• **Task brief**: Copy the data below line for line, with no changes.
··· Extracted entries
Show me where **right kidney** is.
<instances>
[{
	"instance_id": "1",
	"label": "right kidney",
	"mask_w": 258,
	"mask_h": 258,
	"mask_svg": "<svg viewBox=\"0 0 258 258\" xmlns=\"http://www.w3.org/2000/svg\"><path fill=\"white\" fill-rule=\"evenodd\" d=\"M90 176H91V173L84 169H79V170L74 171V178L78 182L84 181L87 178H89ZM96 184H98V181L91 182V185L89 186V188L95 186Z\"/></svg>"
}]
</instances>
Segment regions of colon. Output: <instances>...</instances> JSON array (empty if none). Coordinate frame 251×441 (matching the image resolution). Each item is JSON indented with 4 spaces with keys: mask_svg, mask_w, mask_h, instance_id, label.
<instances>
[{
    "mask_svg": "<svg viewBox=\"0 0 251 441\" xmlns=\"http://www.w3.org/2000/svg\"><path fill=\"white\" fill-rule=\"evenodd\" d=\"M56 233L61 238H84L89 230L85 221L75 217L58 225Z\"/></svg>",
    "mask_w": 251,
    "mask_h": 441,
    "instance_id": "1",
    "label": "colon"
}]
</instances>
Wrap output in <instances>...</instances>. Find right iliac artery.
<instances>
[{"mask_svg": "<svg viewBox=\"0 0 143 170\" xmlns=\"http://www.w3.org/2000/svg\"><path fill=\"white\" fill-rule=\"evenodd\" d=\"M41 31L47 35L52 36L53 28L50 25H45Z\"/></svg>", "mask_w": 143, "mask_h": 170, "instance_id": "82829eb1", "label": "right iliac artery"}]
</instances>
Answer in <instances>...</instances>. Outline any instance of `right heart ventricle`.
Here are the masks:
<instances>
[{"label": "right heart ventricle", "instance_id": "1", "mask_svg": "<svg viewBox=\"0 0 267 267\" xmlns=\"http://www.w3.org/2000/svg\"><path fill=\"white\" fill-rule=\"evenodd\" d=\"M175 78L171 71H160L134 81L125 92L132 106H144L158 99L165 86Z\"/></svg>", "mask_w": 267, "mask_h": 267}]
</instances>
······
• **Completed exercise**:
Show me where **right kidney** is.
<instances>
[{
	"instance_id": "1",
	"label": "right kidney",
	"mask_w": 258,
	"mask_h": 258,
	"mask_svg": "<svg viewBox=\"0 0 258 258\" xmlns=\"http://www.w3.org/2000/svg\"><path fill=\"white\" fill-rule=\"evenodd\" d=\"M90 176H91V173L84 169H79V170L74 171V178L78 182L84 181L87 178H89ZM96 184H98V181L91 182V185L89 186V188L95 186Z\"/></svg>"
}]
</instances>
Segment regions of colon. Output: <instances>...</instances> JSON array (empty if none). Coordinate frame 251×441 (matching the image resolution). Each item is JSON indented with 4 spaces with keys: mask_svg, mask_w, mask_h, instance_id, label.
<instances>
[{
    "mask_svg": "<svg viewBox=\"0 0 251 441\" xmlns=\"http://www.w3.org/2000/svg\"><path fill=\"white\" fill-rule=\"evenodd\" d=\"M56 233L61 238H84L89 230L85 221L75 217L58 225Z\"/></svg>",
    "mask_w": 251,
    "mask_h": 441,
    "instance_id": "1",
    "label": "colon"
}]
</instances>
Wrap output in <instances>...</instances>. Find right iliac artery.
<instances>
[{"mask_svg": "<svg viewBox=\"0 0 143 170\" xmlns=\"http://www.w3.org/2000/svg\"><path fill=\"white\" fill-rule=\"evenodd\" d=\"M41 31L47 35L52 36L53 28L50 25H45Z\"/></svg>", "mask_w": 143, "mask_h": 170, "instance_id": "82829eb1", "label": "right iliac artery"}]
</instances>
Answer in <instances>...</instances>. Outline any instance of `right heart ventricle`.
Here are the masks:
<instances>
[{"label": "right heart ventricle", "instance_id": "1", "mask_svg": "<svg viewBox=\"0 0 267 267\" xmlns=\"http://www.w3.org/2000/svg\"><path fill=\"white\" fill-rule=\"evenodd\" d=\"M175 78L171 71H160L134 81L125 92L132 106H144L158 99L165 86Z\"/></svg>", "mask_w": 267, "mask_h": 267}]
</instances>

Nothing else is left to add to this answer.